En travaillant les organes qui pourraient être en tension, nous travaillerons aussi tout ce à quoi ils sont liés.

Plus concrètement :

  • Pratique phare, la réflexologie plantaire est l’approche la plus générale. Avec ses 130 points et zones reflexes, elle aborde la santé d’une personne de façon globale, en ayant une approche systémique, métabolique et/ou énergétique. Très complète dans le cadre de troubles fonctionnels (qui ne touchent pas l’intégrité d’un organe), elle est aussi pertinente dans le traitement des troubles lésionnels, mais davantage dans leur accompagnement afin de les diminuer et/ou les soulager.
  • La réflexologie faciale est très adaptée dans le cadre de troubles du comportement liés aux fonctions nerveuses. Son approche systémique la rend efficace dans les troubles des systèmes général, nerveux, digestif, uro-génital et respiratoire. Elle invite au lâcher-prise et apaise les tensions nerveuses.
  • La réflexologie dorsale concerne davantage la verticalité du corps, la capacité à se positionner droit sur le chemin de sa vie et celle à se connecter à son environnement. Une séance de réflexologie dorsale potentialise l’ancrage dans la terre nourricière et stimule la confiance en soi. En s’adressant au système nerveux périphérique, on booste également la capacité à pouvoir réguler son milieu interne. C’est une voie intéressante car elle renforce l’énergie yang et, comme la plantaire, son champ d’action est très large. Le vaisseau Gouverneur (situé sous les vertèbres le long de la colonne vertébrale) soulage le Shen (l’esprit, en médecine traditionnelle chinoise) et booste notre capacité à pouvoir « nettoyer » les organes. Travailler le vaisseau Gouverneur calme ainsi l’esprit. Les points Shu, placés sur le méridien de la vessie (lui-même positionné en grande partie sur le dos), permettent quant à eux de potentialiser l’aspect yang des organes (donc les aide à mieux fonctionner).

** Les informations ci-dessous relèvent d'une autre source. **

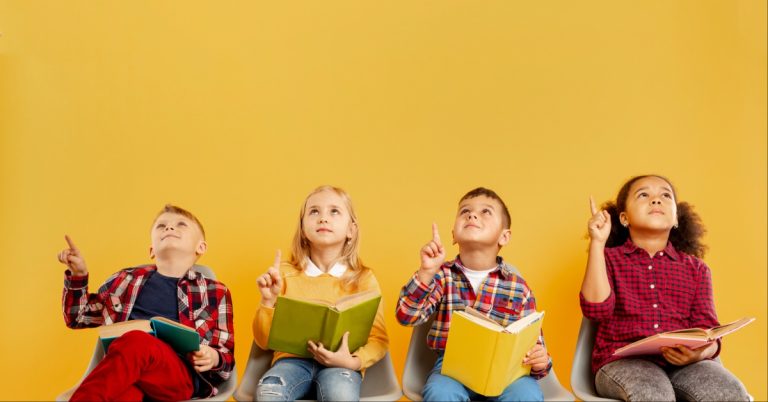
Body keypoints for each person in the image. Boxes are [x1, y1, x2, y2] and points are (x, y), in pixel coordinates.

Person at [581, 174, 749, 401]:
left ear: (676, 219)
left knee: (730, 392)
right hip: (623, 364)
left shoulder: (697, 269)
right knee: (653, 394)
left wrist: (701, 352)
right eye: (644, 195)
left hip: (686, 364)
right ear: (623, 217)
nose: (656, 200)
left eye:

Nous déterminerons ensemble ce sur quoi il est préférable d’agir et quels outils seront les plus adaptés. Les protocoles mis en place pourront donc évoluer en fonction des besoins et des demandes de chacun-e. Par ailleurs, chaque réflexologie (plantaire, dorsale et faciale) peut être associées à une autre si l’envie ou le besoin s’en fait sentir.